Los auditores gubernamentales chinos han desvelado que miles de millones de yuanes en fondos y materiales, destinados para el terremoto de Sichuan del 12 de mayo, fueron malversados por los funcionarios locales, informó ayer el diario South China Morning Post.
La Oficina Nacional de Auditorías señaló en un comunicado que al menos 162 personas implicadas han recibido sanciones administrativas, judiciales o del Partido Comunista de China (PCCh).

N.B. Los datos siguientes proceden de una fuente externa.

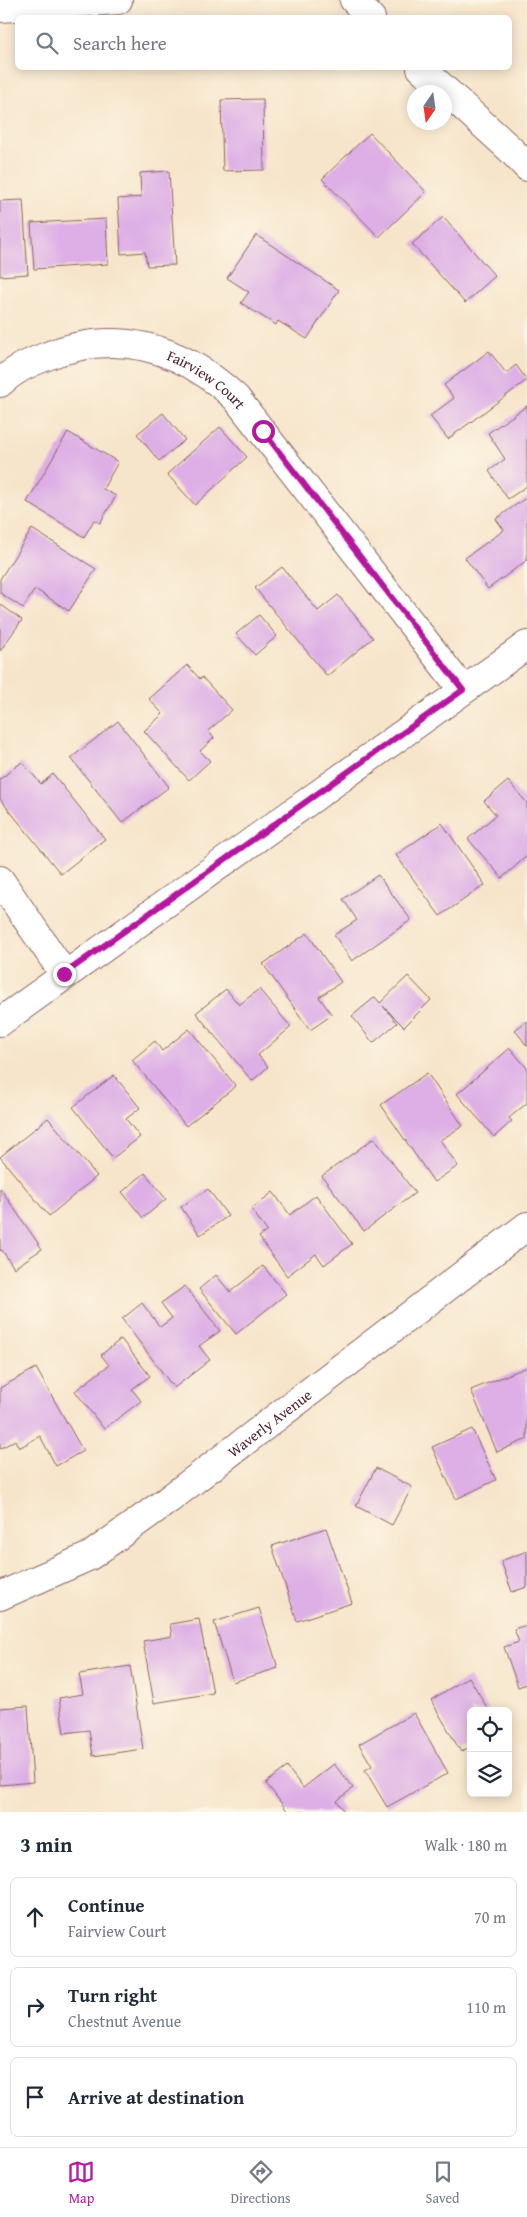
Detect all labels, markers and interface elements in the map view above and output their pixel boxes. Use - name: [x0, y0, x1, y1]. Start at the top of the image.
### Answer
- search box: [15, 15, 512, 70]
- icon: search: [33, 29, 61, 57]
- text: Search here: [73, 29, 167, 57]
- north arrow: [407, 85, 452, 130]
- street label: Fairview Court: [164, 344, 251, 414]
- route start: [252, 420, 275, 443]
- route end: [53, 963, 76, 986]
- street label: Waverly Avenue: [223, 1384, 316, 1462]
- map controls: [467, 1707, 512, 1797]
- button: locate: [467, 1707, 512, 1752]
- button: layers: [467, 1752, 512, 1797]
- text: 3 min: [20, 1829, 72, 1860]
- text: Walk · 180 m: [424, 1833, 507, 1857]
- text: Continue: [68, 1891, 145, 1919]
- icon: ahead: [21, 1903, 49, 1931]
- text: 70 m: [474, 1905, 506, 1929]
- text: Fairview Court: [68, 1919, 166, 1943]
- text: Turn right: [68, 1981, 157, 2009]
- icon: right: [21, 1993, 49, 2021]
- text: 110 m: [466, 1995, 506, 2019]
- text: Chestnut Avenue: [68, 2009, 181, 2033]
- icon: arrive: [21, 2083, 49, 2111]
- text: Arrive at destination: [68, 2083, 244, 2111]
- tab: Map: [67, 2158, 95, 2208]
- tab: Directions: [230, 2158, 291, 2208]
- tab: Saved: [426, 2158, 460, 2208]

Las mayores irregularidades consistieron en la sobrevaloración de las pérdidas inmobiliarias, la malversación y apropiación de los fondos de ayuda, la lentitud en la distribución de dichos fondos y los engaños a la hora de procurar materiales y equipos.
Dos de los principales implicados fueron los burós de Turismo y de Transporte de la localidad de Chongzhou, que sobrevaloraron las pérdidas en propiedades hasta los mil 230 millones de yuanes (180 millones de dólares, 130 millones de euros).
Otros gobiernos, como el de Tianshui, en Gansu, informaron de un número mayor de afectados, mientras que el de Shaanxi todavía no había distribuido en septiembre la mitad de los 67 millones de dólares para ayuda a las víctimas que había recibido. En el distrito de Mao, en Sichuan, los familiares de los 3 mil 862 muertos en el terremoto no habían recibido en septiembre los fondos de “consuelo” del Gobierno. Las quejas por falta de transparencia e injusticias son numerosas.